Every line of the entries below that carries the string "Eleftherias" should be copied.

====

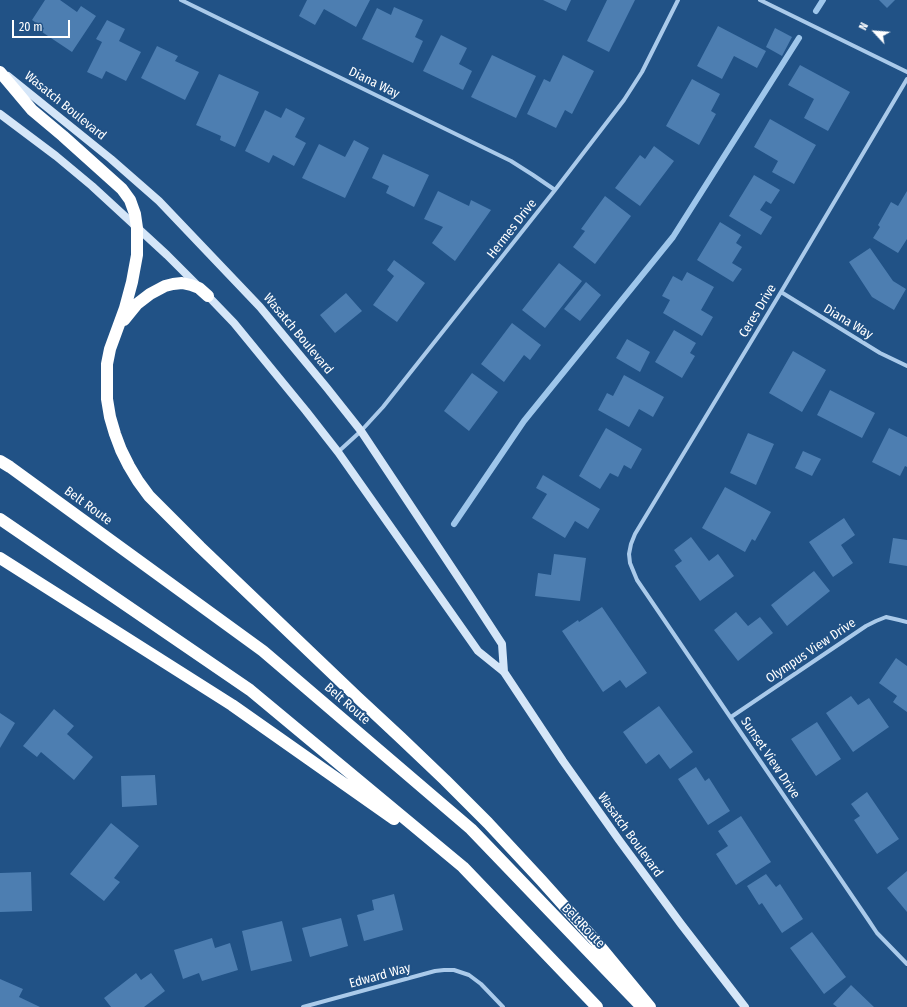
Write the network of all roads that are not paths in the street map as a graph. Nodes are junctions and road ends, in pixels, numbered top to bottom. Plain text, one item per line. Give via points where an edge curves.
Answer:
1 (181, 0) edge
2 (678, 0) edge
3 (760, 0) edge
4 (0, 71) edge
5 (907, 72) edge
6 (907, 79) edge
7 (0, 114) edge
8 (555, 190) junction
9 (137, 228) junction
10 (780, 292) junction
11 (208, 296) junction
12 (114, 336) junction
13 (907, 366) edge
14 (361, 431) junction
15 (338, 452) junction
16 (0, 461) edge
17 (0, 519) edge
18 (629, 554) joint
19 (0, 558) edge
20 (907, 622) edge
21 (504, 672) junction
22 (731, 717) junction
23 (463, 867) junction
24 (907, 964) edge
25 (303, 1007) edge
26 (503, 1007) edge
27 (598, 1007) edge
28 (641, 1007) edge
29 (650, 1007) edge
30 (745, 1007) edge

1 - 8 street, Diana Way via 511,161
2 - 8 street, Hermes Drive via 642,72 624,100
3 - 5 street
4 - 9 highway via 32,110 122,189 130,200
4 - 14 main road, Wasatch Boulevard via 112,158 159,201 260,307
6 - 10 street, Ceres Drive
7 - 9 main road, Wasatch Boulevard via 56,156
8 - 14 street, Hermes Drive via 383,407
9 - 11 main road, Wasatch Boulevard
9 - 12 highway via 137,255 132,282
10 - 13 street, Diana Way via 880,353
10 - 18 street, Ceres Drive via 635,534
11 - 12 highway via 191,285 165,286 137,304 120,324
11 - 15 main road, Wasatch Boulevard via 234,323
12 - 29 highway via 107,364 110,417 129,466 149,496 488,823 552,891
14 - 15 street, Hermes Drive
14 - 21 main road, Wasatch Boulevard via 502,644
15 - 21 main road, Wasatch Boulevard via 478,651
16 - 28 highway, Belt Route via 263,651 471,829
17 - 23 highway via 250,690
18 - 22 street, Sunset View Drive via 637,580
19 - 23 highway via 232,705
20 - 22 street, Olympus View Drive via 886,617 866,626
21 - 30 main road, Wasatch Boulevard via 614,834
22 - 24 street, Sunset View Drive via 877,933
23 - 27 highway
25 - 26 street, Edward Way via 444,970 469,975

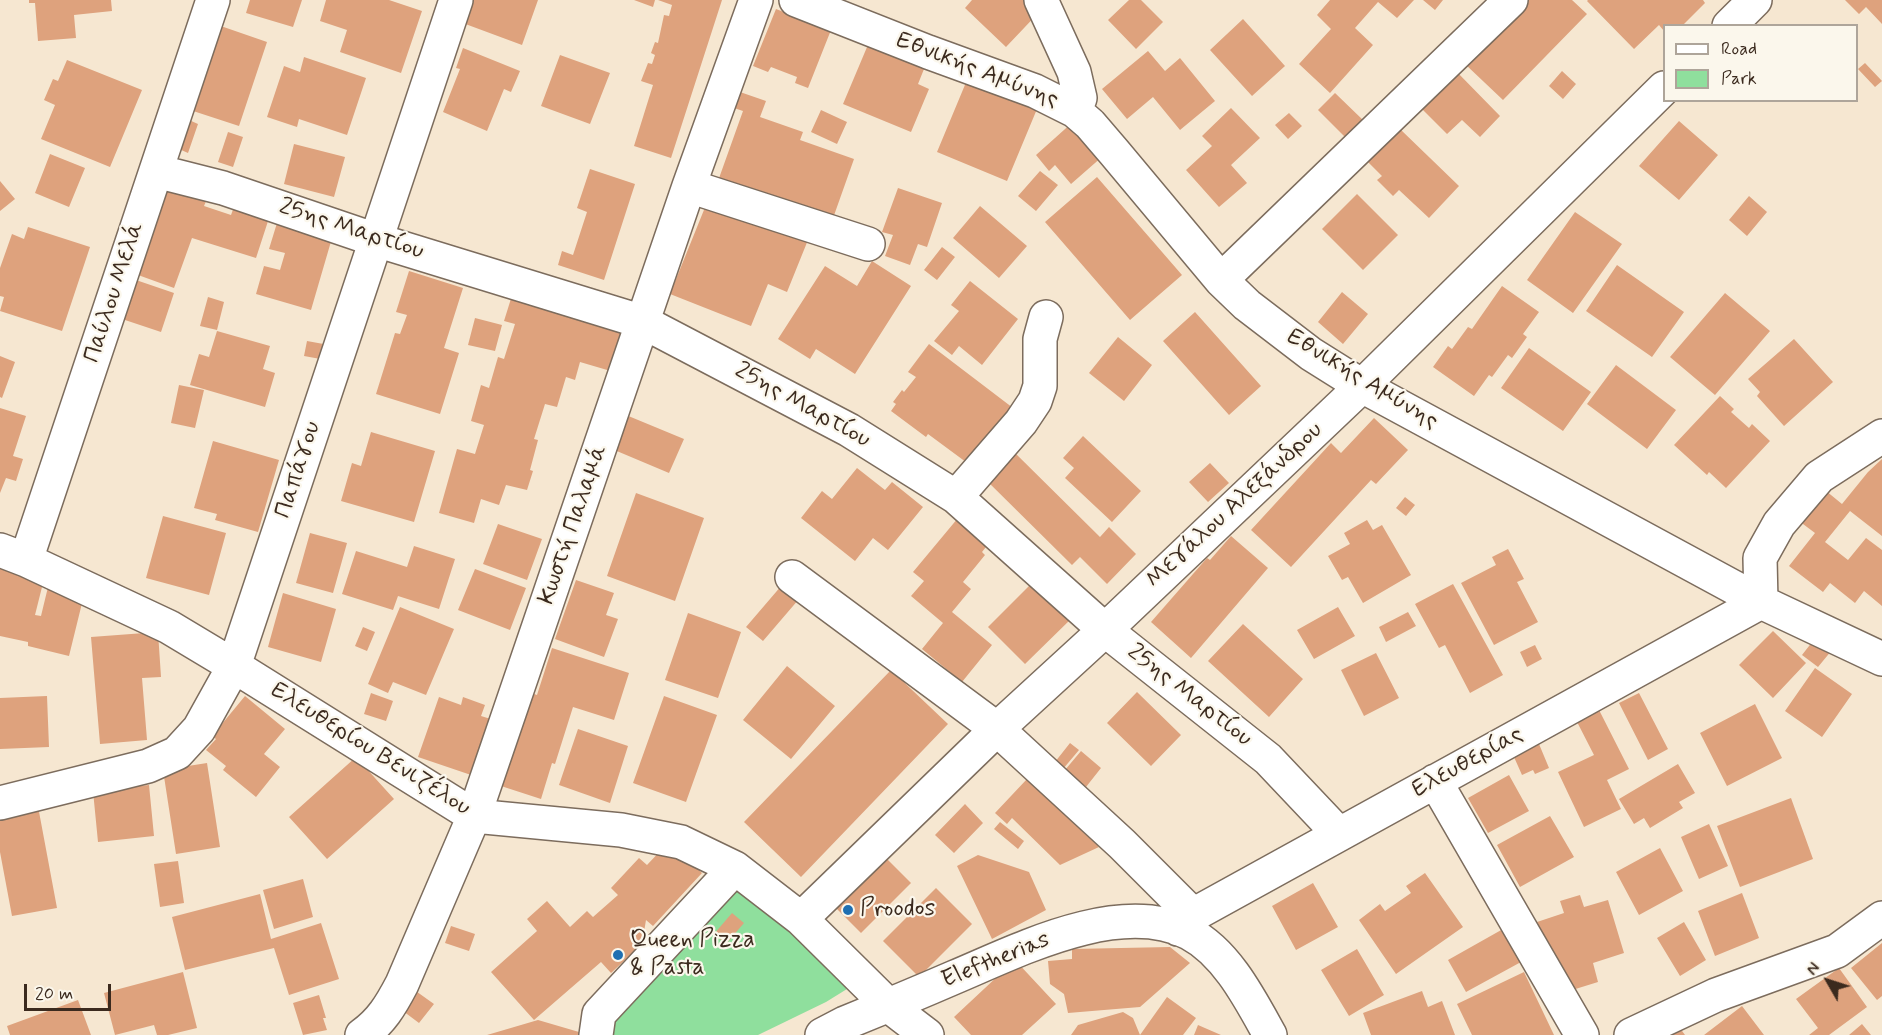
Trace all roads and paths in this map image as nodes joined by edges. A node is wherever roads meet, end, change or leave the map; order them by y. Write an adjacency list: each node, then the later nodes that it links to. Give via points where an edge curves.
1 (213, 0): 11 (street, Παύλου Μελά)
2 (456, 0): 13 (street, Παπάγου)
3 (756, 0): 12 (street, Κωστή Παλαμά)
4 (796, 0): 10 (street, Εθνικής Αμύνης, via 1035,91)
5 (1041, 0): 10 (street, via 1074,72 1080,98)
6 (1511, 0): 15 (street)
7 (1755, 0): 8 (street)
8 (1731, 24)
9 (1663, 90): 18 (street, Μεγάλου Αλεξάνδρου)
10 (1075, 111): 15 (street, Εθνικής Αμύνης)
11 (156, 171): 13 (street, 25ης Μαρτίου, via 223,188); 21 (street, Παύλου Μελά)
12 (689, 186): 14 (street); 17 (street, Κωστή Παλαμά)
13 (376, 240): 17 (street, 25ης Μαρτίου); 26 (street, Παπάγου)
14 (868, 244)
15 (1221, 280): 18 (street, Εθνικής Αμύνης, via 1311,354)
16 (1046, 317): 20 (street, via 1040,339 1040,386 1035,401)
17 (643, 322): 20 (street, 25ης Μαρτίου, via 849,430); 30 (street, Κωστή Παλαμά)
18 (1362, 386): 23 (street, Εθνικής Αμύνης); 24 (street, Μεγάλου Αλεξάνδρου)
19 (1882, 436): 23 (street, via 1819,477 1779,524 1760,558)
20 (956, 497): 24 (street, 25ης Μαρτίου)
21 (13, 555): 26 (street, Ελευθερίου Βενιζέλου, via 169,627)
22 (792, 577): 27 (street)
23 (1761, 602): 25 (street, Εθνικής Αμύνης); 28 (street, Ελευθερίας)
24 (1105, 630): 27 (street, Μεγάλου Αλεξάνδρου); 31 (street, 25ης Μαρτίου, via 1268,759)
25 (1882, 659)
26 (234, 666): 29 (street, Παπάγου, via 199,729 177,753 148,766); 30 (street, Ελευθερίου Βενιζέλου)
27 (997, 729): 34 (street, Μεγάλου Αλεξάνδρου); 35 (street, via 1122,844)
28 (1435, 781): 31 (street, Ελευθερίας); 42 (street)
29 (0, 803)
30 (474, 816): 32 (street, Ελευθερίου Βενιζέλου, via 621,830 681,842); 37 (street, Κωστή Παλαμά, via 402,984 376,1025)
31 (1340, 834): 35 (street, Ελευθερίας)
32 (735, 868): 34 (street, Ελευθερίου Βενιζέλου); 38 (street, via 599,1014)
33 (1882, 918): 43 (street, via 1837,951 1716,996)
34 (801, 919): 36 (street, Ελευθερίου Βενιζέλου)
35 (1186, 922): 36 (street, Eleftherias, via 1136,921 1068,932); 41 (street, via 1190,934 1216,954)
36 (889, 1006): 39 (street, Eleftherias); 40 (street, Ελευθερίου Βενιζέλου)
37 (362, 1035)
38 (596, 1035)
39 (822, 1035)
40 (927, 1035)
41 (1270, 1035)
42 (1582, 1035)
43 (1631, 1035)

====

Answer to this task
35 (1186, 922): 36 (street, Eleftherias, via 1136,921 1068,932); 41 (street, via 1190,934 1216,954)
36 (889, 1006): 39 (street, Eleftherias); 40 (street, Ελευθερίου Βενιζέλου)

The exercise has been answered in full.